> [AIM OF THE TASK]: Retype the text of all the records below word for word, leaving the pictures out of your answer.

[[ STUDY MATERIAL, beginning ]]

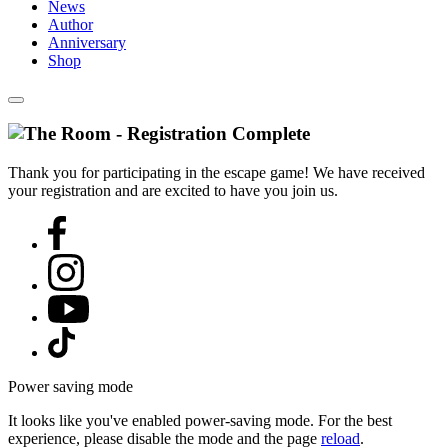
News
Author
Anniversary
Shop
Thank you for participating in the escape game! We have received
your registration and are excited to have you join us.
Power saving mode
It looks like you've enabled power-saving mode. For the best
experience, please disable the mode and the page
reload
.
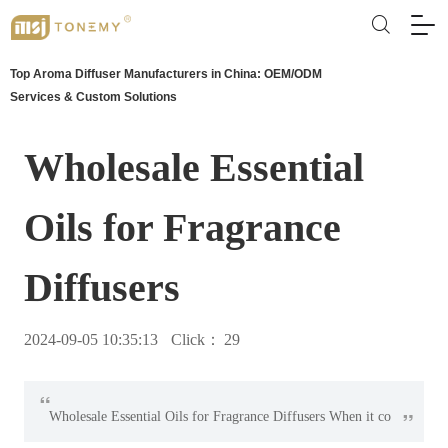
Top Aroma Diffuser Manufacturers in China: OEM/ODM
Services & Custom Solutions
Wholesale Essential
Oils for Fragrance
Diffusers
2024-09-05 10:35:13
Click：
29
“
”
Wholesale Essential Oils for Fragrance Diffusers When it co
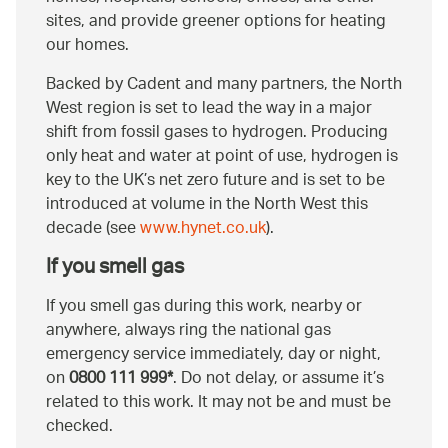
sites, and provide greener options for heating
our homes.
Backed by Cadent and many partners, the North
West region is set to lead the way in a major
shift from fossil gases to hydrogen. Producing
only heat and water at point of use, hydrogen is
key to the UK’s net zero future and is set to be
introduced at volume in the North West this
decade (see
www.hynet.co.uk
).
If you smell gas
If you smell gas during this work, nearby or
anywhere, always ring the national gas
emergency service immediately, day or night,
on
0800 111 999*
. Do not delay, or assume it’s
related to this work. It may not be and must be
checked.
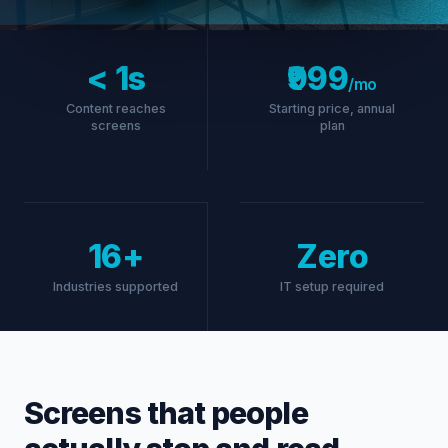
Free
Farm fresh
vegetables daily
< 1s
₹999
ORDER NOW →
/mo
Content reaches
Starting price, annual
screens
plan
16+
Zero
Industries supported
IT setup required
Screens that people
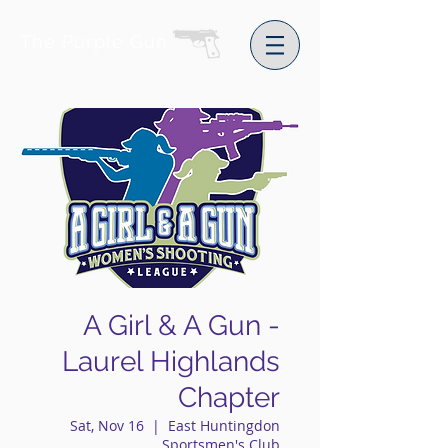
The Purple Gun
A Girl & A Gun -
Laurel Highlands
Chapter
Sat, Nov 16
  |  
East Huntingdon
Sportsmen's Club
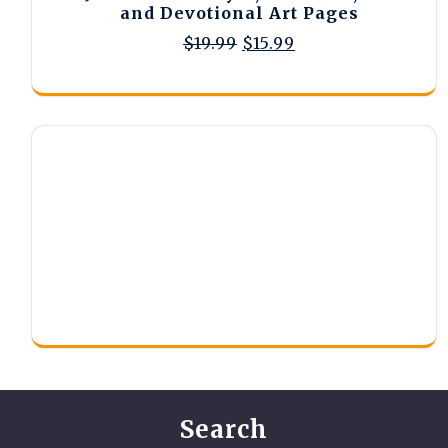
and Devotional Art Pages
Original
Current
$
19.99
$
15.99
price
price
was:
is:
$19.99.
$15.99.
Search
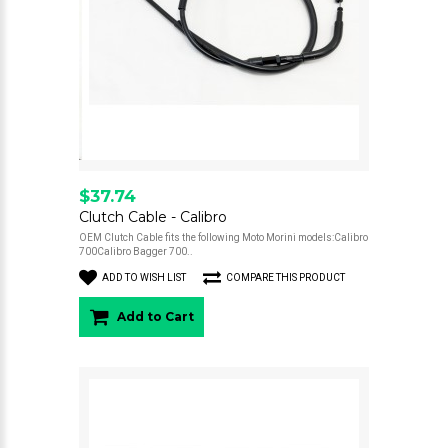
$37.74
Clutch Cable - Calibro
OEM Clutch Cable fits the following Moto Morini models:Calibro
700Calibro Bagger 700..
ADD TO WISH LIST
COMPARE THIS PRODUCT
Add to Cart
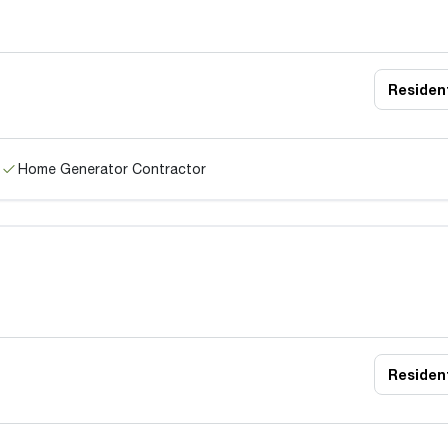
Resident
Home Generator Contractor
Resident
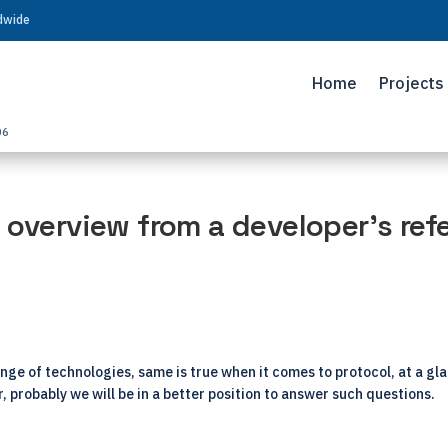
ldwide
Home
Projects
06
 overview from a developer’s ref
range of technologies, same is true when it comes to protocol, at a gl
er, probably we will be in a better position to answer such questions.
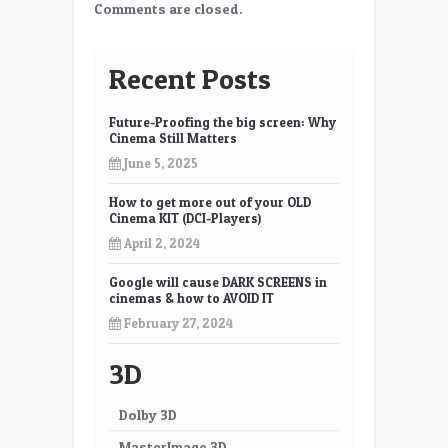
Comments are closed.
Recent Posts
Future-Proofing the big screen: Why
Cinema Still Matters
June 5, 2025
How to get more out of your OLD
Cinema KIT (DCI-Players)
April 2, 2024
Google will cause DARK SCREENS in
cinemas & how to AVOID IT
February 27, 2024
3D
Dolby 3D
MasterImage 3D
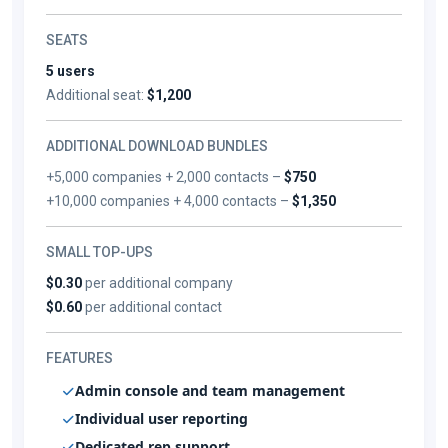
SEATS
5 users
Additional seat:
$1,200
ADDITIONAL DOWNLOAD BUNDLES
+5,000 companies + 2,000 contacts –
$750
+10,000 companies + 4,000 contacts –
$1,350
SMALL TOP-UPS
$0.30
per additional company
$0.60
per additional contact
FEATURES
Admin console and team management
Individual user reporting
Dedicated rep support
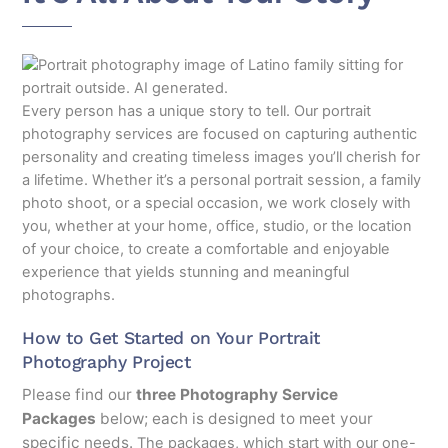
Every person has a unique story to tell. Our portrait
photography services are focused on capturing authentic
personality and creating timeless images you’ll cherish for
a lifetime. Whether it’s a personal portrait session, a family
photo shoot, or a special occasion, we work closely with
you, whether at your home, office, studio, or the location
of your choice, to create a comfortable and enjoyable
experience that yields stunning and meaningful
photographs.
How to Get Started on Your Portrait
Photography Project
Please find our
three Photography Service
Packages
below; each is designed to meet your
specific needs.
The packages, which start with our one-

[[ STUDY MATERIAL, end ]]

> [COMPLETED TASK]:
News
Author
Anniversary
Shop
Thank you for participating in the escape game! We have received
your registration and are excited to have you join us.
Power saving mode
It looks like you've enabled power-saving mode. For the best
experience, please disable the mode and the page
reload
.
Top Aroma Diffuser Manufacturers in China: OEM/ODM
Services & Custom Solutions
Wholesale Essential
Oils for Fragrance
Diffusers
2024-09-05 10:35:13
Click：
29
“
”
Wholesale Essential Oils for Fragrance Diffusers When it co
sites, and provide greener options for heating
our homes.
Backed by Cadent and many partners, the North
West region is set to lead the way in a major
shift from fossil gases to hydrogen. Producing
only heat and water at point of use, hydrogen is
key to the UK’s net zero future and is set to be
introduced at volume in the North West this
decade (see
www.hynet.co.uk
).
If you smell gas
If you smell gas during this work, nearby or
anywhere, always ring the national gas
emergency service immediately, day or night,
on
0800 111 999*
. Do not delay, or assume it’s
related to this work. It may not be and must be
checked.
Free
Farm fresh
vegetables daily
< 1s
₹999
ORDER NOW →
/mo
Content reaches
Starting price, annual
screens
plan
16+
Zero
Industries supported
IT setup required
Screens that people
The Purple Gun
A Girl & A Gun -
Laurel Highlands
Chapter
Sat, Nov 16
  |  
East Huntingdon
Sportsmen's Club
and Devotional Art Pages
Original
Current
$
19.99
$
15.99
price
price
was:
is:
$19.99.
$15.99.
Search
$37.74
Clutch Cable - Calibro
OEM Clutch Cable fits the following Moto Morini models:Calibro
700Calibro Bagger 700..
ADD TO WISH LIST
COMPARE THIS PRODUCT
Add to Cart
Resident
Home Generator Contractor
Resident
ldwide
Home
Projects
06
 overview from a developer’s ref
range of technologies, same is true when it comes to protocol, at a gl
er, probably we will be in a better position to answer such questions.
Comments are closed.
Recent Posts
Future-Proofing the big screen: Why
Cinema Still Matters
June 5, 2025
How to get more out of your OLD
Cinema KIT (DCI-Players)
April 2, 2024
Google will cause DARK SCREENS in
cinemas & how to AVOID IT
February 27, 2024
3D
Dolby 3D
MasterImage 3D
SEATS
5 users
Additional seat:
$1,200
ADDITIONAL DOWNLOAD BUNDLES
+5,000 companies + 2,000 contacts –
$750
+10,000 companies + 4,000 contacts –
$1,350
SMALL TOP-UPS
$0.30
per additional company
$0.60
per additional contact
FEATURES
Admin console and team management
Individual user reporting
Dedicated rep support
Every person has a unique story to tell. Our portrait
photography services are focused on capturing authentic
personality and creating timeless images you’ll cherish for
a lifetime. Whether it’s a personal portrait session, a family
photo shoot, or a special occasion, we work closely with
you, whether at your home, office, studio, or the location
of your choice, to create a comfortable and enjoyable
experience that yields stunning and meaningful
photographs.
How to Get Started on Your Portrait
Photography Project
Please find our
three Photography Service
Packages
below; each is designed to meet your
specific needs.
The packages, which start with our one-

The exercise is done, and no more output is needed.